Inappropriate paracetamol ingestion is the leading cause for contacting Poisons Information Centres in Australia and New Zealand.15 Almost every home in Aotearoa (87 per cent in one study) has a supply of paracetamol (median 24g, two paracetamol-containing products).16 The problems that its oversupply and inappropriate use can bring provide useful talking points for the general concept of medicines safety in the home. Considering the safe use of paracetamol has the potential to resonate with patients because the drug is available so widely (on prescription and OTC, via pharmacies and supermarkets), in numerous formulations and products (often combination products), in different paediatric liquid strengths requiring weight-based dosing, and is used frequently by so many people.
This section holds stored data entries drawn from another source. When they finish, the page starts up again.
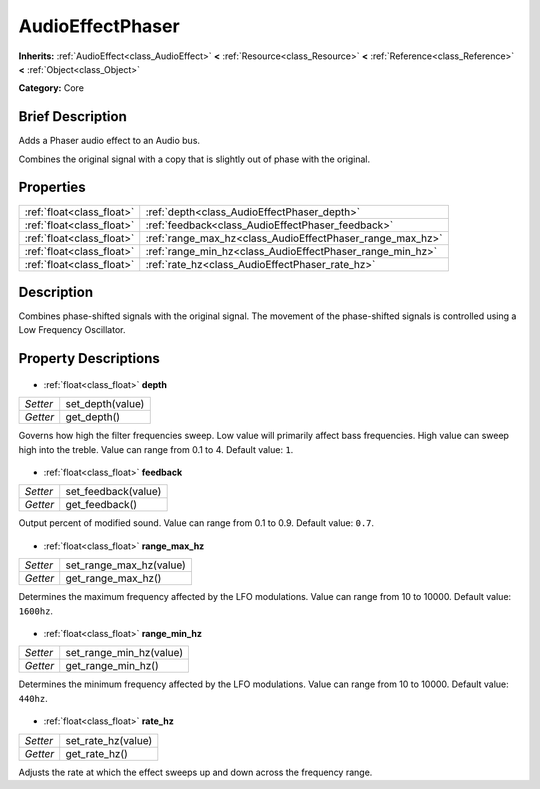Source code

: .. Generated automatically by doc/tools/makerst.py in Godot's source tree.
.. DO NOT EDIT THIS FILE, but the AudioEffectPhaser.xml source instead.
.. The source is found in doc/classes or modules/<name>/doc_classes.

.. _class_AudioEffectPhaser:

AudioEffectPhaser
=================

**Inherits:** :ref:`AudioEffect<class_AudioEffect>` **<** :ref:`Resource<class_Resource>` **<** :ref:`Reference<class_Reference>` **<** :ref:`Object<class_Object>`

**Category:** Core

Brief Description
-----------------

Adds a Phaser audio effect to an Audio bus.

Combines the original signal with a copy that is slightly out of phase with the original.

Properties
----------

+---------------------------+-----------------------------------------------------------+
| :ref:`float<class_float>` | :ref:`depth<class_AudioEffectPhaser_depth>`               |
+---------------------------+-----------------------------------------------------------+
| :ref:`float<class_float>` | :ref:`feedback<class_AudioEffectPhaser_feedback>`         |
+---------------------------+-----------------------------------------------------------+
| :ref:`float<class_float>` | :ref:`range_max_hz<class_AudioEffectPhaser_range_max_hz>` |
+---------------------------+-----------------------------------------------------------+
| :ref:`float<class_float>` | :ref:`range_min_hz<class_AudioEffectPhaser_range_min_hz>` |
+---------------------------+-----------------------------------------------------------+
| :ref:`float<class_float>` | :ref:`rate_hz<class_AudioEffectPhaser_rate_hz>`           |
+---------------------------+-----------------------------------------------------------+

Description
-----------

Combines phase-shifted signals with the original signal. The movement of the phase-shifted signals is controlled using a Low Frequency Oscillator.

Property Descriptions
---------------------

  .. _class_AudioEffectPhaser_depth:

- :ref:`float<class_float>` **depth**

+----------+------------------+
| *Setter* | set_depth(value) |
+----------+------------------+
| *Getter* | get_depth()      |
+----------+------------------+

Governs how high the filter frequencies sweep. Low value will primarily affect bass frequencies. High value can sweep high into the treble. Value can range from 0.1 to 4. Default value: ``1``.

  .. _class_AudioEffectPhaser_feedback:

- :ref:`float<class_float>` **feedback**

+----------+---------------------+
| *Setter* | set_feedback(value) |
+----------+---------------------+
| *Getter* | get_feedback()      |
+----------+---------------------+

Output percent of modified sound. Value can range from 0.1 to 0.9. Default value: ``0.7``.

  .. _class_AudioEffectPhaser_range_max_hz:

- :ref:`float<class_float>` **range_max_hz**

+----------+-------------------------+
| *Setter* | set_range_max_hz(value) |
+----------+-------------------------+
| *Getter* | get_range_max_hz()      |
+----------+-------------------------+

Determines the maximum frequency affected by the LFO modulations. Value can range from 10 to 10000. Default value: ``1600hz``.

  .. _class_AudioEffectPhaser_range_min_hz:

- :ref:`float<class_float>` **range_min_hz**

+----------+-------------------------+
| *Setter* | set_range_min_hz(value) |
+----------+-------------------------+
| *Getter* | get_range_min_hz()      |
+----------+-------------------------+

Determines the minimum frequency affected by the LFO modulations. Value can range from 10 to 10000. Default value: ``440hz``.

  .. _class_AudioEffectPhaser_rate_hz:

- :ref:`float<class_float>` **rate_hz**

+----------+--------------------+
| *Setter* | set_rate_hz(value) |
+----------+--------------------+
| *Getter* | get_rate_hz()      |
+----------+--------------------+

Adjusts the rate at which the effect sweeps up and down across the frequency range.

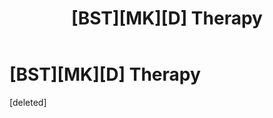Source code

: #+TITLE: [BST][MK][D] Therapy

* [BST][MK][D] Therapy
:PROPERTIES:
:Score: 0
:DateUnix: 1440903349.0
:DateShort: 2015-Aug-30
:END:
[deleted]

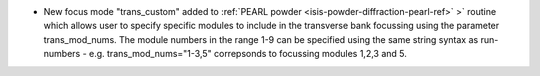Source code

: - New focus mode "trans_custom" added to :ref:`PEARL powder <isis-powder-diffraction-pearl-ref>` >` routine which allows user to specify specific modules to include in the transverse bank focussing using the parameter trans_mod_nums. The module numbers in the range 1-9 can be specified using the same string syntax as run-numbers - e.g. trans_mod_nums="1-3,5" correpsonds to focussing modules 1,2,3 and 5.

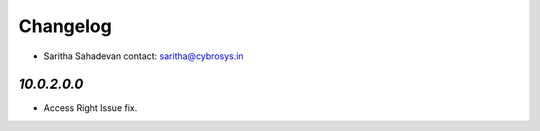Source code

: Changelog
=========
* Saritha Sahadevan   contact: saritha@cybrosys.in


`10.0.2.0.0`
------------
- Access Right Issue fix.
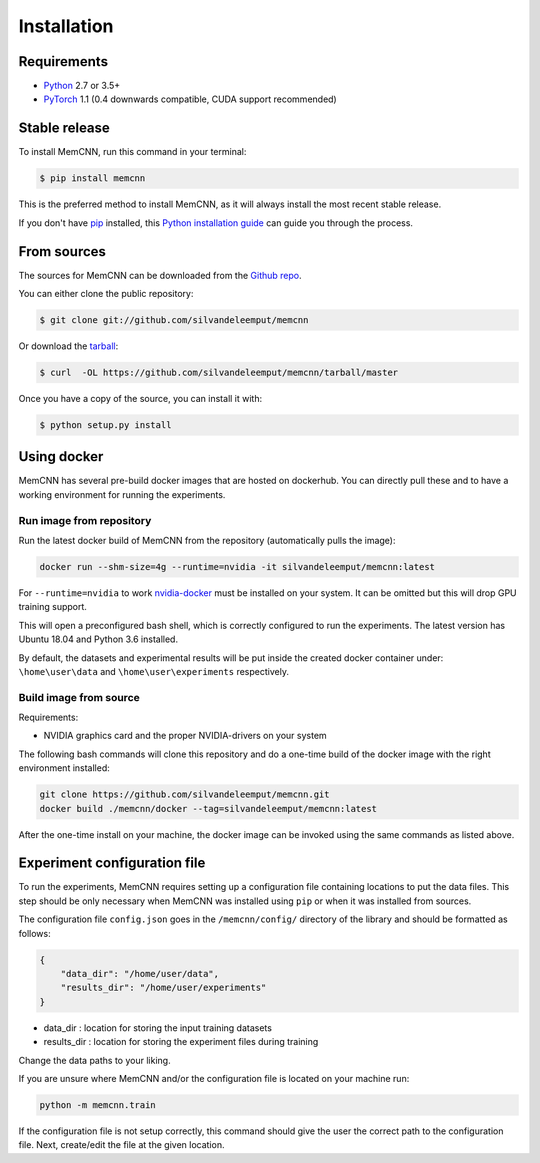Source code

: .. highlight:: shell

============
Installation
============

Requirements
------------

-  `Python <https://python.org/>`__ 2.7 or 3.5+
-  `PyTorch <http://pytorch.org/>`__ 1.1 (0.4 downwards compatible, CUDA
   support recommended)


Stable release
--------------

To install MemCNN, run this command in your terminal:

.. code-block:: console

    $ pip install memcnn

This is the preferred method to install MemCNN, as it will always install the most recent stable release.

If you don't have `pip`_ installed, this `Python installation guide`_ can guide
you through the process.

.. _pip: https://pip.pypa.io
.. _Python installation guide: http://docs.python-guide.org/en/latest/starting/installation/


From sources
------------

The sources for MemCNN can be downloaded from the `Github repo`_.

You can either clone the public repository:

.. code-block:: console

    $ git clone git://github.com/silvandeleemput/memcnn

Or download the `tarball`_:

.. code-block:: console

    $ curl  -OL https://github.com/silvandeleemput/memcnn/tarball/master

Once you have a copy of the source, you can install it with:

.. code-block:: console

    $ python setup.py install


.. _Github repo: https://github.com/silvandeleemput/memcnn
.. _tarball: https://github.com/silvandeleemput/memcnn/tarball/master


Using docker
------------

MemCNN has several pre-build docker images that are hosted on dockerhub.
You can directly pull these and to have a working environment for running the experiments.

Run image from repository
^^^^^^^^^^^^^^^^^^^^^^^^^

Run the latest docker build of MemCNN from the repository (automatically pulls the image):

.. code:: bash

    docker run --shm-size=4g --runtime=nvidia -it silvandeleemput/memcnn:latest

For ``--runtime=nvidia`` to work `nvidia-docker <https://github.com/nvidia/nvidia-docker>`__ must be installed on your system.
It can be omitted but this will drop GPU training support.

This will open a preconfigured bash shell, which is correctly configured
to run the experiments. The latest version has Ubuntu 18.04 and Python 3.6 installed.

By default, the datasets and experimental results will be put inside the created
docker container under: ``\home\user\data`` and
``\home\user\experiments`` respectively.

Build image from source
^^^^^^^^^^^^^^^^^^^^^^^

Requirements:

-  NVIDIA graphics card and the proper NVIDIA-drivers on your system


The following bash commands will clone this repository and do a one-time
build of the docker image with the right environment installed:

.. code:: bash

    git clone https://github.com/silvandeleemput/memcnn.git
    docker build ./memcnn/docker --tag=silvandeleemput/memcnn:latest

After the one-time install on your machine, the docker image can be invoked
using the same commands as listed above.

Experiment configuration file
-----------------------------

To run the experiments, MemCNN requires setting up a configuration file containing locations to put the data files. This step should be only necessary when MemCNN
was installed using ``pip`` or when it was installed from sources.


The configuration file ``config.json`` goes in the ``/memcnn/config/`` directory of the library and should be formatted as follows:

.. code:: json

    {
        "data_dir": "/home/user/data",
        "results_dir": "/home/user/experiments"
    }

* data_dir    : location for storing the input training datasets
* results_dir : location for storing the experiment files during training

Change the data paths to your liking.

If you are unsure where MemCNN and/or the configuration file is located on your machine run:

.. code:: bash

    python -m memcnn.train

If the configuration file is not setup correctly, this command should give the user the correct path to the configuration file.
Next, create/edit the file at the given location.
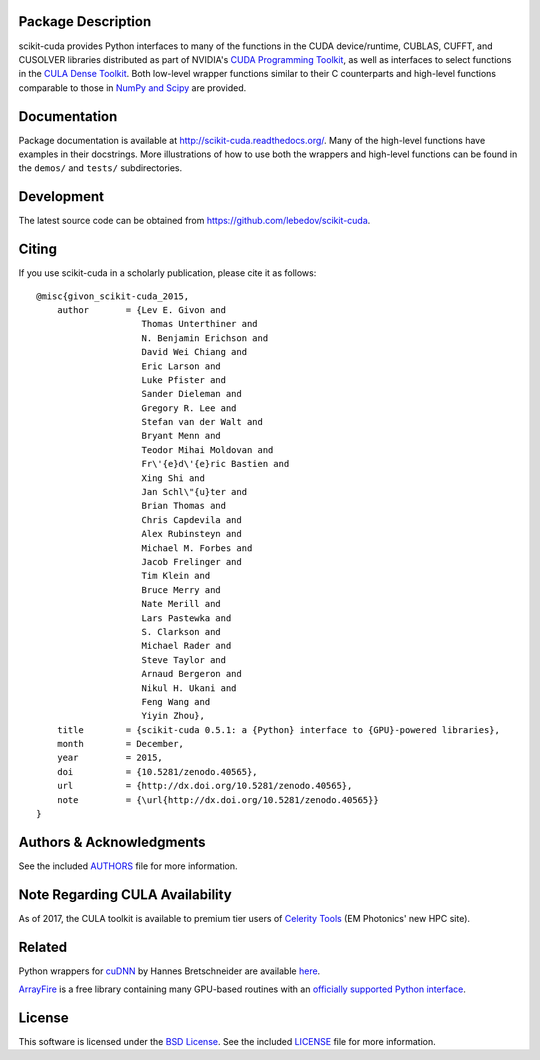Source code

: .. -*- rst -*-

..  image:: https://raw.githubusercontent.com/lebedov/scikit-cuda/master/docs/source/_static/logo.png
   :alt: scikit-cuda

Package Description
-------------------
scikit-cuda provides Python interfaces to many of the functions in the CUDA
device/runtime, CUBLAS, CUFFT, and CUSOLVER libraries distributed as part of
NVIDIA's `CUDA Programming Toolkit <http://www.nvidia.com/cuda/>`_, as well as
interfaces to select functions in the `CULA Dense Toolkit <http://www.culatools.com/dense>`_.
Both low-level wrapper functions similar to their C counterparts and high-level
functions comparable to those in `NumPy and Scipy <http://www.scipy.org>`_ are provided.

.. image:: https://zenodo.org/badge/doi/10.5281/zenodo.40565.svg
    :target: http://dx.doi.org/10.5281/zenodo.40565
    :alt: 0.5.1
.. image:: https://img.shields.io/pypi/v/scikit-cuda.svg
    :target: https://pypi.python.org/pypi/scikit-cuda
    :alt: Latest Version
.. Uncomment after pypi is migrated to warehouse and stats are re-enabled:
.. https://github.com/badges/shields/issues/716
.. .. image:: https://img.shields.io/pypi/dm/scikit-cuda.svg
    :target: https://pypi.python.org/pypi/scikit-cuda
    :alt: Downloads
.. image:: http://prime4commit.com/projects/102.svg
    :target: http://prime4commit.com/projects/102
    :alt: Support the project
.. image:: https://www.openhub.net/p/scikit-cuda/widgets/project_thin_badge?format=gif
    :target: https://www.openhub.net/p/scikit-cuda?ref=Thin+badge
    :alt: Open Hub

Documentation
-------------
Package documentation is available at
`<http://scikit-cuda.readthedocs.org/>`_.  Many of the high-level
functions have examples in their docstrings. More illustrations of how
to use both the wrappers and high-level functions can be found in the
``demos/`` and ``tests/`` subdirectories.

Development
-----------
The latest source code can be obtained from
`<https://github.com/lebedov/scikit-cuda>`_.

Citing
------
If you use scikit-cuda in a scholarly publication, please cite it as follows: ::

    @misc{givon_scikit-cuda_2015,
        author       = {Lev E. Givon and
                        Thomas Unterthiner and
                        N. Benjamin Erichson and
                        David Wei Chiang and
                        Eric Larson and
                        Luke Pfister and
                        Sander Dieleman and
                        Gregory R. Lee and
                        Stefan van der Walt and
                        Bryant Menn and
                        Teodor Mihai Moldovan and
                        Fr\'{e}d\'{e}ric Bastien and
                        Xing Shi and
                        Jan Schl\"{u}ter and
                        Brian Thomas and
                        Chris Capdevila and
                        Alex Rubinsteyn and 
                        Michael M. Forbes and
                        Jacob Frelinger and 
                        Tim Klein and
                        Bruce Merry and
                        Nate Merill and
                        Lars Pastewka and
                        S. Clarkson and
                        Michael Rader and
                        Steve Taylor and
                        Arnaud Bergeron and
                        Nikul H. Ukani and
                        Feng Wang and
                        Yiyin Zhou},
        title        = {scikit-cuda 0.5.1: a {Python} interface to {GPU}-powered libraries},
        month        = December,
        year         = 2015,
        doi          = {10.5281/zenodo.40565},
        url          = {http://dx.doi.org/10.5281/zenodo.40565},
        note         = {\url{http://dx.doi.org/10.5281/zenodo.40565}}
    }

Authors & Acknowledgments
-------------------------
See the included `AUTHORS
<https://github.com/lebedov/scikit-cuda/blob/master/docs/source/authors.rst>`_
file for more information.

Note Regarding CULA Availability
--------------------------------
As of 2017, the CULA toolkit is available to premium tier users of
`Celerity Tools <http://www.celeritytools.com>`_ (EM Photonics' new
HPC site).

Related
-------
Python wrappers for `cuDNN <https://developer.nvidia.com/cudnn>`_ by Hannes 
Bretschneider are available `here
<https://github.com/hannes-brt/cudnn-python-wrappers>`_.

`ArrayFire <https://github.com/arrayfire/arrayfire>`_ is a free library containing many GPU-based routines with an `officially supported Python interface <https://github.com/arrayfire/arrayfire-python>`_.

License
-------
This software is licensed under the `BSD License
<http://www.opensource.org/licenses/bsd-license.php>`_.  See the included
`LICENSE
<https://github.com/lebedov/scikit-cuda/blob/master/docs/source/license.rst>`_
file for more information.
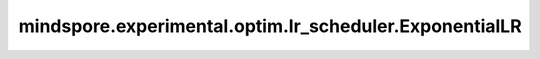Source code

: mindspore.experimental.optim.lr_scheduler.ExponentialLR
==========================================================

.. py:class:: mindspore.experimental.optim.lr_scheduler.ExponentialLR(optimizer, gamma, last_epoch=-1)

    每个epoch呈指数衰减的学习率，即乘以 `gamma` 。注意，这种衰减可能与外部对于学习率的改变同时发生。

    .. warning::
        这是一个实验性的动态学习率接口，需要和 `mindspore.experimental.optim <https://mindspore.cn/docs/zh-CN/r2.3.q1/api_python/mindspore.experimental.html#%E5%AE%9E%E9%AA%8C%E6%80%A7%E4%BC%98%E5%8C%96%E5%99%A8>`_ 下的接口配合使用。

    参数：
        - **optimizer** (:class:`mindspore.experimental.optim.Optimizer`) - 优化器实例。
        - **gamma** (float) -  学习率衰减的乘法因子。
        - **last_epoch** (int，可选) - 最后一个epoch的索引。默认值： ``-1``。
Accidental harm from paracetamol toxicity is a concern, particularly with children and their risk of acute liver failure and (rarely) death. While the incidence of paediatric acute liver failure caused by paracetamol poisoning is low, it disproportionately affects Māori children – half of the cases in Aotearoa over a decade being tamariki Māori.17
The New Zealand National Poisons Centre receives an average of 804 calls per year relating to paracetamol ingestion in children.17 The most common reasons for paracetamol exposures vary by age group, with 53 per cent of children’s paracetamol exposures due to therapeutic errors and 44 per cent due to child exploratory behaviours. Intentional exposures were the most common reasons for paracetamol exposures in those aged 13–19 and 20–64 years, and 74 per cent of older adults’ exposures due to therapeutic errors.15
Health professionals can promote the safe and effective use of paracetamol in many ways, such as by prescribing for individual children rather than an entire family. Patient education, dosage and administration advice can be found on the Healthify website.18
A New Zealand Drug Foundation analysis of coronial data on fatal overdoses between 2017 and 2021 found at least one prescription or OTC medicine was listed on the toxicology report in 321 of 419 (77 per cent) closed cases.19 Sedatives (excluding opioids) were most heavily implicated, with prescription opioids second most implicated. Fifth in the list of legally available individual medicines implicated in overdose deaths was paracetamol. The list is, in order: diazepam (97 closed cases), zopiclone (72), codeine (64), morphine (64), paracetamol (59).
Appropriate paracetamol supply promotes waste reduction and safety in the home. It requires matching the quantity to the needs of the patient and condition, and ascertaining what supply is on hand already at home. For analgesia, paracetamol is often prescribed “as required”, for example:20
- Rx Paracetamol 500mg tablets: Sig 1–2 tablets q4h prn, up to qid (mitte 3 months).
Written in this way, the pharmacist will dispense 720 tablets: appropriate if the intention is for the patient to take paracetamol 1g on a regular basis, four times daily, for three months (eg, for osteoarthritis). But is this quantity appropriate for the patient in front of you? An alternative prescription might be:20
- Rx Paracetamol 500 mg tablets: Sig 1–2 tablets q4h prn, up to qid (mitte 180 tablets).
This quantity provides the patient with enough supply to take two tablets, twice daily, for a few days a week over a three-month period (eg, for intermittent headaches or pain), or two tablets, four times daily, for approximately three weeks (eg, for injury).20
The He Ako Hiringa EPiC (Evaluating Prescribing to inform Care) dashboard reveals high levels of dispensing of paracetamol (unsurprisingly). What is surprising is the ethnic breakdown, which shows Pacific peoples receive paracetamol at more than 1100 items per 1000 patients per annum, whereas Māori, Asian and European/Other peoples have a dispensing rate around or just below 700 items.21 There is no clear reason why this difference exists, but it may prompt additional considerations by prescribers and dispensers of paracetamol.